博士はしばらく黙って、ぼくを見つめた。やさしい目だった。


「そうか……君はもう、立派な小さな博士だね」


ぼくの胸にあたたかいものが広がった。


それからというもの、博士とぼくは“ふたり博士”になった。

博士が「ええと……」と考えると、ぼくが「それはアロサウルス!」と答える。

博士が「この骨は……」と首をひねると、ぼくが「ブラキオサウルスの首の骨!」と元気よく言う。

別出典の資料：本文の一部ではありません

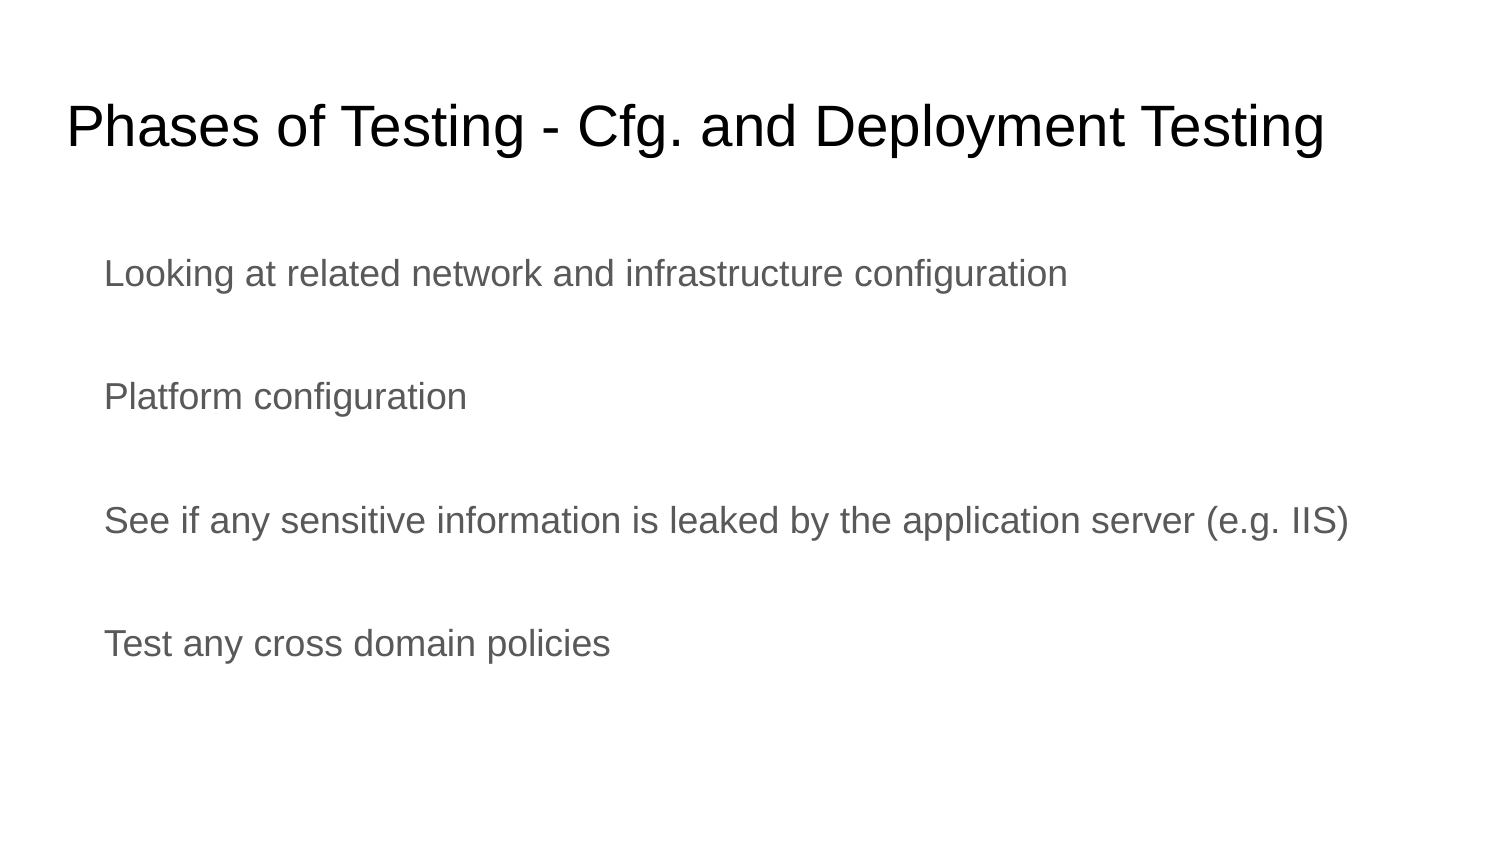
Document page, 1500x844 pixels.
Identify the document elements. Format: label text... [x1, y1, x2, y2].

博士は笑ってうなずき、時々「君がいてくれてよかった」と言ってくれた。


ある日、博士は小さな箱をぼくにくれた。

中には、灰色の小さな石が入っていた。貝の形をした化石だった。


「これは、私が若いころに日本の海岸でひろった化石だ。恐竜ではないけれど、ずっと大事にしていた。でも、もう君に持っていてほしい」


ぼくは宝物みたいに両手で受けとった。

「ありがとう博士。ぼく、一生大事にする」


季節はすぎ、博士は以前よりもたくさん忘れるようになった。けれど、恐竜の話になると、必ず目を輝かせた。


「ティラノサウルスは、最強の肉食恐竜だ!」

博士がそう言うとき、ぼくも声をそろえて叫ぶ。

「ティラノサウルス!」


博士とぼくの声が、博士の家いっぱいに響いた。


ぼくは思う。

博士の記憶がどんなに遠くへ行ってしまっても、恐竜たちの姿はここに生きている。博士とぼくが呼ぶたびに、ティラノもトリケラトプスも、太古の森からよみがえってくるんだ。


そして、ぼくの心の中には博士の笑顔がずっと残っている。


だから、ぼくは決めた。

大きくなったら、本物の恐竜博士になるんだ。博士から受けとった石と一緒に、恐竜の夢を未来に連れていくんだ。


博士、ありがとう。

ぼくは絶対に忘れないよ。

恐竜と、博士と、ぼくのひみつの時間を。